▶ _PASSAGE PROVIDED_

-------------------------

# New ferret



## curly131 (Nov 26, 2011)

Hi all,
I'm thinking of getting a ferret soon to keep in an outdoor hutch I've built, do I need to keep it heated throughout the winter? 
Thanks


----------



## The_Chosen_One (Apr 6, 2008)

No they won't need any heating, you can get a throw over type insulating cover to help a bit but I wouldn't say it's necessary, we just try to keep the hutch in an area that won't get battered by winds to avoid the wind chill as much as possible and load it's bedding area with lots of fleece blankets, he's always buried in them and keeps himself nice and warm.
They get quite a thick winter coat to prepare themselves: victory:


----------



## Rhianna.J (Nov 5, 2011)

My ferrets are overly spoilt i think! lol Mine live in the garage and even then, im still not happy! Cue lots and lots of bedding and fleecies for my little babies!


----------



## miss_ferret (Feb 4, 2010)

to be pedantic, you'l be wanting ferret*s* not *a* ferret.

but in answer to the original question, as long as you dont first put them outside in the middle of winter once the temp. starts dropping below zero, they wont have a problem, just make sure you put plenty of bedding in so they can make a nest (ferrets love making nests and will add/subtract bedding as needed). they put a stunning winter coat up if kept outside.

make sure to put the hutch in a sheltered place, so its out of wind and rain, but not in direct sunshine. ferrets really arnt good with heat.


----------



## curly131 (Nov 26, 2011)

Cheers for the info guys and yes I will be getting two now I've read some bits and pieces, if you have a male and female, do you keep them together or separate?


----------



## Loderuna (Mar 9, 2010)

Keep together, but get both neutered. Not sure what age they need to be. Better still, get a couple from a ferret rescue and they will come already done!
(as far as I know)


----------



## miss_ferret (Feb 4, 2010)

Loderuna said:


> Keep together, but get both neutered. Not sure what age they need to be. Better still, get a couple from a ferret rescue and they will come already done!
> (as far as I know)


that. far easier in the long run, especially as your just starting out. male and female kitts can be kept together without any problems until they hit sexual maturity, then you have to separate.

unless the ferret is too young, pretty much all rescues neuter now. it may look more expensive than just taking on some 'free to good homes or whatever, but start looking at neutering prices or the cost of rearing kitts properly and its usually the cheaper option.

OP, buy this book: Complete Guide to Ferrets: Amazon.co.uk: James McKay: Books
or the revised edition is out later this month (which i didnt know existed and will be buying): The New Complete Guide to Ferrets: Amazon.co.uk: James McKay: Books

iv read many a ferret care book, and am yet to find one id recommend as highly. also had the pleasure of meeting the author a few years ago, and will get one of his pure polecats off him one day if it kills me :no1:


----------



## curly131 (Nov 26, 2011)

-------------------------

▶ _WHAT IS REQUIRED_
Update the portion of the ferret thread that opens with "make sure to" and closes with "together or separate?", putting "protected" in place of "sheltered".

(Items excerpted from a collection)
-------------------------

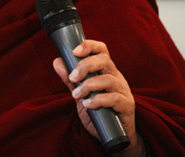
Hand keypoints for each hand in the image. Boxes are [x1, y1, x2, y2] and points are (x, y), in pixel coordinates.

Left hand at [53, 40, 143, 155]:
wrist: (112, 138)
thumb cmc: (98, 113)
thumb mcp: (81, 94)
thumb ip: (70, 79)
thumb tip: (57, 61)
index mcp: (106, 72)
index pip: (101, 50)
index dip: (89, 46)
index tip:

-------------------------

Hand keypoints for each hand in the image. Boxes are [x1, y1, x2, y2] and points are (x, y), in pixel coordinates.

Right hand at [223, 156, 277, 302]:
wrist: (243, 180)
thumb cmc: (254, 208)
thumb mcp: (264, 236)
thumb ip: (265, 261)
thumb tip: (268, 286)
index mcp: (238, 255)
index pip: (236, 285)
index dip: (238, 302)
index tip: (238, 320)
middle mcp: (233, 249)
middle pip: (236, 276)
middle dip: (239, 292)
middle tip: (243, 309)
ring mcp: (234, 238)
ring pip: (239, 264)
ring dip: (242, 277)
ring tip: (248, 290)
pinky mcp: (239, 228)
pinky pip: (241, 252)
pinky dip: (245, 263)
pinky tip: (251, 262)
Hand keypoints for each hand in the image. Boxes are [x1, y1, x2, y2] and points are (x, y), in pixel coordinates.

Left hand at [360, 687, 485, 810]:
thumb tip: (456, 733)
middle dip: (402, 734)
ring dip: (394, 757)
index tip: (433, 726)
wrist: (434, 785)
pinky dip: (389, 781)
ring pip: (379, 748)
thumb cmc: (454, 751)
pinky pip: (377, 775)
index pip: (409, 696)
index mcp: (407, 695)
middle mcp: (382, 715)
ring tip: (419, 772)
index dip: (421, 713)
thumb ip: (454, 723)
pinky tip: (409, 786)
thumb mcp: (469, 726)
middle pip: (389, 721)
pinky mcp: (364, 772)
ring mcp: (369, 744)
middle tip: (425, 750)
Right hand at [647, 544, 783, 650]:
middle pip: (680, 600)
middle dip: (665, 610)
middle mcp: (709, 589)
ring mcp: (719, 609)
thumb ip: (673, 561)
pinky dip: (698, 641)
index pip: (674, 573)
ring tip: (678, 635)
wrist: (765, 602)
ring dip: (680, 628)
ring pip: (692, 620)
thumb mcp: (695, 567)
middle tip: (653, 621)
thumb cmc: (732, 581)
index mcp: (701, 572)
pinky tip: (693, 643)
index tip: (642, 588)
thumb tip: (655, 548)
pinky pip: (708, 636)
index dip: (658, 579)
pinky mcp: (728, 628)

-------------------------

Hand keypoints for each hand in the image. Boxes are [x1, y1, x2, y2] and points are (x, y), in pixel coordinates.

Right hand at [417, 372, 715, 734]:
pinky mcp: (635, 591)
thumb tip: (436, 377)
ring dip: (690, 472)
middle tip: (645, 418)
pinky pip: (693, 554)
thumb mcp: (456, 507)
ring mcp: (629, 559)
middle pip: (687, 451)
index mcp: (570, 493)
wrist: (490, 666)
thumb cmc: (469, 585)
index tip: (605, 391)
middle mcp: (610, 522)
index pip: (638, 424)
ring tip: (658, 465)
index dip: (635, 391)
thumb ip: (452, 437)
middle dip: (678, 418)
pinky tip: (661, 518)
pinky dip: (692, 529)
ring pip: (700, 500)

-------------------------

▶ _ANSWER AREA_
make sure to put the hutch in a protected place, so its out of wind and rain, but not in direct sunshine. ferrets really arnt good with heat.


----------



## curly131 (Nov 26, 2011)

Cheers for the info guys and yes I will be getting two now I've read some bits and pieces, if you have a male and female, do you keep them together or separate?